━━━ Record set ━━━
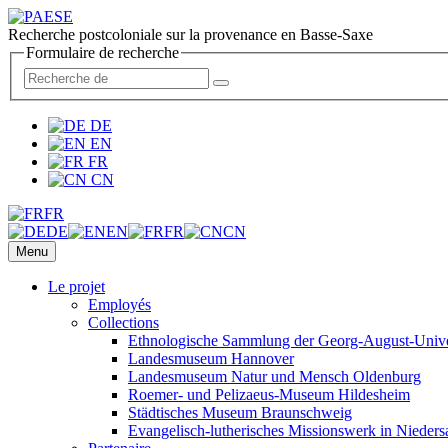
Recherche postcoloniale sur la provenance en Basse-Saxe
Formulaire de recherche
DE
EN
FR
CN
FR
DE
EN
FR
CN
Menu
Le projet
Employés
Collections
Ethnologische Sammlung der Georg-August-Univer
Landesmuseum Hannover
Landesmuseum Natur und Mensch Oldenburg
Roemer- und Pelizaeus-Museum Hildesheim
Städtisches Museum Braunschweig
Evangelisch-lutherisches Missionswerk in Nieders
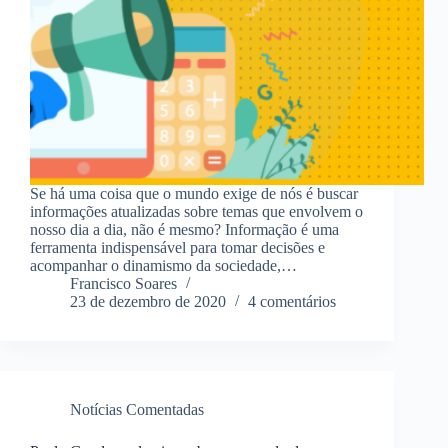
Se há uma coisa que o mundo exige de nós é buscar
informações atualizadas sobre temas que envolvem o
nosso dia a dia, não é mesmo? Informação é uma
ferramenta indispensável para tomar decisões e
acompanhar o dinamismo da sociedade,…
Francisco Soares
23 de dezembro de 2020
4 comentários
Notícias Comentadas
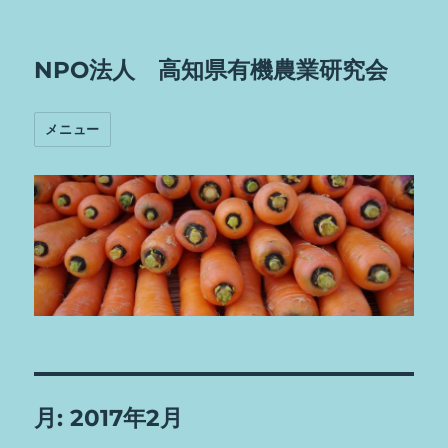
NPO法人 高知県有機農業研究会
メニュー
月:
2017年2月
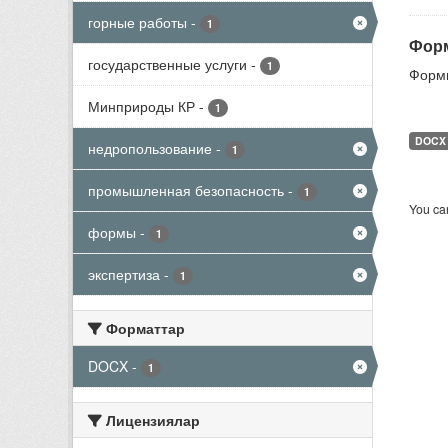
горные работы
-
1
Форм
государственные услуги
-
1
Формы
Минприроды КР
-
1
DOCX
недропользование
-
1
промышленная безопасность
-
1
You can
формы
-
1
экспертиза
-
1
Форматтар
DOCX
-
1
Лицензиялар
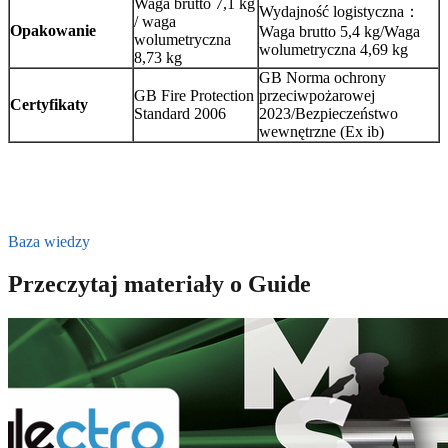
Waga brutto 7,1 kg
Wydajność logistyczna：
/ waga
Opakowanie
Waga brutto 5,4 kg/Waga
wolumetryczna
wolumetryczna 4,69 kg
8,73 kg
GB Norma ochrony
GB Fire Protection
przeciwpożarowej
Certyfikaty
Standard 2006
2023/Bezpieczeństwo
wewnętrzne (Ex ib)
Baza wiedzy
Przeczytaj materiały o Guide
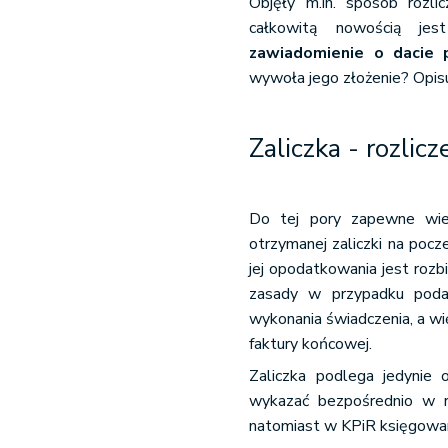
Objęły m.in. sposób rozlic
całkowitą nowością je
zawiadomienie o dacie 
wywoła jego złożenie? Opisu
Zaliczka - rozlic
Do tej pory zapewne wiel
otrzymanej zaliczki na pocz
jej opodatkowania jest ro
zasady w przypadku pod
wykonania świadczenia, a w
faktury końcowej.
Zaliczka podlega jedynie
wykazać bezpośrednio w r
natomiast w KPiR księgowan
━━━
→ **Exercise**
Among the lines above, find each one containing the string "Zaliczka" and copy it.

→ **Answer to this exercise**
Zaliczka - rozlic
Zaliczka podlega jedynie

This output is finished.